Part of Cruz’s challenge is, quite simply, few Republicans actually like him. Last week, former House Speaker John Boehner called Cruz “Lucifer in the flesh.” They might hate Trump, but Cruz is no darling and his outside allies are more a marriage of convenience than conviction.

Cruz, weary from a primary that has stretched far longer than his advisers had anticipated, has tried to use Indiana’s primary to show signs of continued viability. He announced that former rival Carly Fiorina would be his running mate during an Indianapolis rally. He picked up the endorsement of Indiana Gov. Mike Pence, a shrewd operator whose backing was seen as sign Cruz was likely to win the Hoosier State. And his top aides convinced Ohio Gov. John Kasich—who stands an even more improbable route to the nomination than Cruz—to cede the state entirely.

“Senator Cruz has spent two full weeks here in Indiana,” said Indiana Family Institute President Curt Smith, a Cruz adviser. “We can do this. We can turn this around.”
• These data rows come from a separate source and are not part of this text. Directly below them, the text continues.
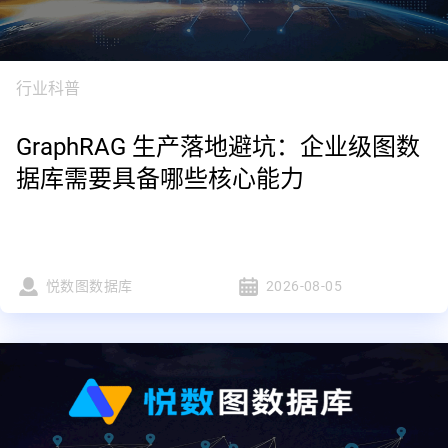
行业科普
GraphRAG 生产落地避坑：企业级图数
据库需要具备哪些核心能力
悦数图数据库
2026-08-05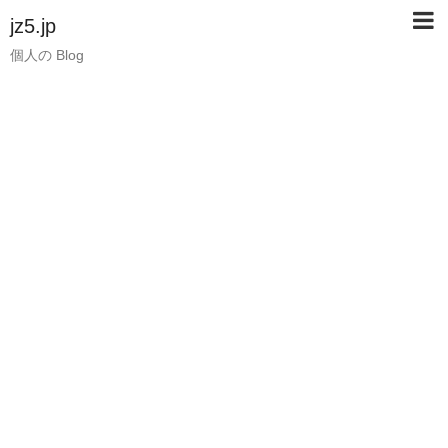
jz5.jp
個人の Blog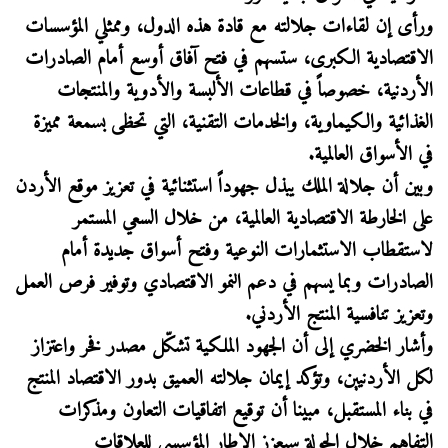
ورأى إن لقاءات جلالته مع قادة هذه الدول، وممثلي المؤسسات
الاقتصادية الكبرى، ستسهم في فتح آفاق أوسع أمام الصادرات
الأردنية، خصوصاً في قطاعات الألبسة والأدوية والمنتجات
الغذائية والكيماوية، والخدمات التقنية، التي تحظى بسمعة مميزة
في الأسواق العالمية.
وبين أن جلالة الملك يبذل جهوداً استثنائية في تعزيز موقع الأردن
على الخارطة الاقتصادية العالمية، من خلال السعي المستمر
لاستقطاب الاستثمارات النوعية وفتح أسواق جديدة أمام
الصادرات وبما يسهم في دعم النمو الاقتصادي وتوفير فرص العمل
وتعزيز تنافسية المنتج الأردني.
وأشار الخضري إلى أن الجهود الملكية تشكّل مصدر فخر واعتزاز
لكل الأردنيين، وتؤكد إيمان جلالته العميق بدور الاقتصاد المنتج
في بناء المستقبل، مبينا أن توقيع اتفاقيات التعاون ومذكرات
التفاهم خلال الجولة سيعزز الإطار المؤسسي للعلاقات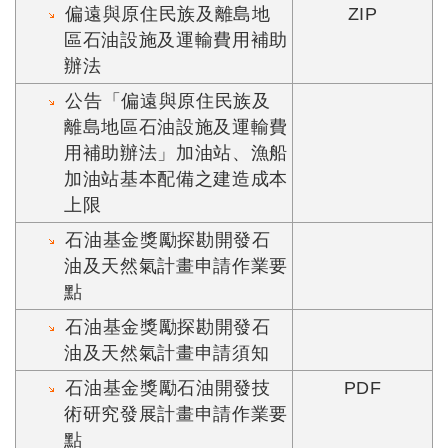
偏遠與原住民族及離島地
ZIP
區石油設施及運輸費用補助
辦法
公告「偏遠與原住民族及
離島地區石油設施及運輸費
用補助辦法」加油站、漁船
加油站基本配備之建造成本
上限
石油基金獎勵探勘開發石
油及天然氣計畫申請作業要
點
石油基金獎勵探勘開發石
油及天然氣計畫申請須知
石油基金獎勵石油開發技
PDF
術研究發展計畫申請作業要
點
It’s clear Indiana has become a win-or-eye-an-exit moment for Cruz’s campaign. That helps to explain why Cruz’s schedule on Monday includes five events—including two organized and funded through a nominally independent super PAC—and Fiorina appearing at five of her own.

It’s a frenetic pace that has left Cruz exhausted. “Eyes are fixed on the state of Indiana. The people of this good state, the people of the country are depending on you to pull us back from the brink,” he said at a late Sunday night rally in a city of just 22,000 residents. “Bring common sense and good judgment.”

Cruz is looking for votes in every pocket he can find to help him justify his candidacy. He was set to start his Monday in a café in Osceola, population 2,500.